Frankfurt/Wien. Von Normalität kann bei der Europäischen Zentralbank keine Rede sein. Aber nach langer Abstinenz nahm Vorsitzende Christine Lagarde immerhin wieder neben ihrem Vize, Luis de Guindos, Platz. Das Coronavirus war bei der Zinssitzung am Donnerstag dennoch bestimmendes Thema, auch wenn es geldpolitisch diesmal zu einer Verschnaufpause kam. Nichts anderes war im Vorfeld allerdings erwartet worden.

Lagarde bekräftigte einmal mehr, das Notfall-Anleihekaufprogramm namens PEPP mit einem Volumen von 1,35 Billionen Euro zumindest bis Ende Juni 2021 weiterlaufen zu lassen. Falls es zu keinen bedeutenden positiven Überraschungen komme, werde die EZB das gesamte Volumen ausschöpfen. Zuletzt hatte man die Käufe etwas verlangsamt, da sich die Märkte stabilisierten.

Doch machte die Notenbankchefin auch klar, dass man notfalls bereit sei, seine Instrumente anzupassen. Erst kürzlich sagte der französische Notenbankgouverneur, dass die EZB so innovativ sein werde wie notwendig. In den USA wird unter den Notenbankern beispielsweise die Kontrolle der Zinskurve (mittels Renditeobergrenze, die durch Anleihenkäufe verteidigt wird) diskutiert, in Japan und Australien praktiziert man diese Maßnahme bereits.

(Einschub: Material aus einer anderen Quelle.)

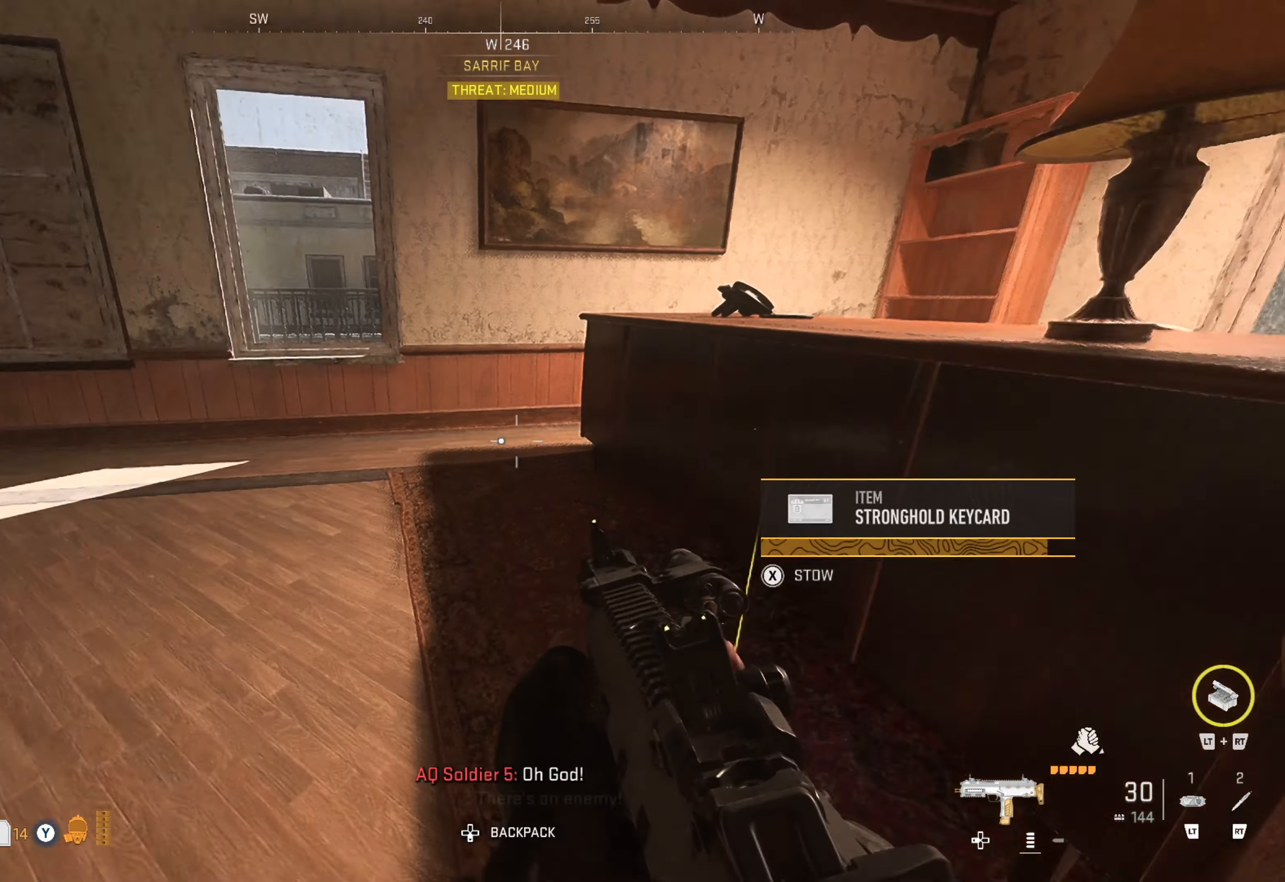
{"buttons": [], "left_stick": "up-right", "right_stick": "center", "events": [[150, "right_stick", "center"], [300, "right_stick", "down-left"], [467, "left_stick", "up-right"], [467, "right_stick", "center"]]}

Doch war das im Rahmen der EZB-Pressekonferenz kein Thema. Vielmehr ging es um die Lage der europäischen Wirtschaft und darum, welchen Beitrag die EU künftig leisten könne. Demnach rechnet Lagarde mit einem Anziehen der Konjunktur im Sommer. Schon im Mai und Juni ist es zu mehr wirtschaftlicher Aktivität gekommen. Bei den Verbrauchern und auch in der Industrie sind Anzeichen einer Erholung erkennbar. Doch belasten die Arbeitsmarktbedingungen und auch das Angstsparen der Haushalte. Die Rückkehr zur Normalität steckt noch in einem frühen Stadium und ist uneinheitlich, so die EZB. Mehrere Währungshüter hatten zuletzt die Erwartung geäußert, dass die Talsohle durchschritten sei.

Lagarde appellierte eindringlich an die Staats- und Regierungschefs der EU, sich auf ein umfassendes Corona-Wiederaufbauprogramm zu verständigen. Es seien kraftvolle Anstrengungen nötig, um die Konjunkturerholung zu begleiten. „Es ist wichtig, dass sich die Staats- und Regierungschefs rasch auf ein ehrgeiziges Programm einigen.“

Die Spitzenvertreter der 27 EU-Staaten wollen auf ihrem am Freitag beginnenden Gipfel versuchen, ein Abkommen über den Finanzrahmen bis 2027 und den Wiederaufbaufonds zu finden. Für den Fonds hat die EU-Kommission 750 Mrd. Euro vorgeschlagen, 500 Mrd. Euro davon als Zuschüsse und 250 Mrd. Euro als Kredite. Vor allem die Zuschüsse sind umstritten. Zuletzt nahmen die Niederlande, Österreich, Schweden und Dänemark eine harte Haltung ein. (ag./nst)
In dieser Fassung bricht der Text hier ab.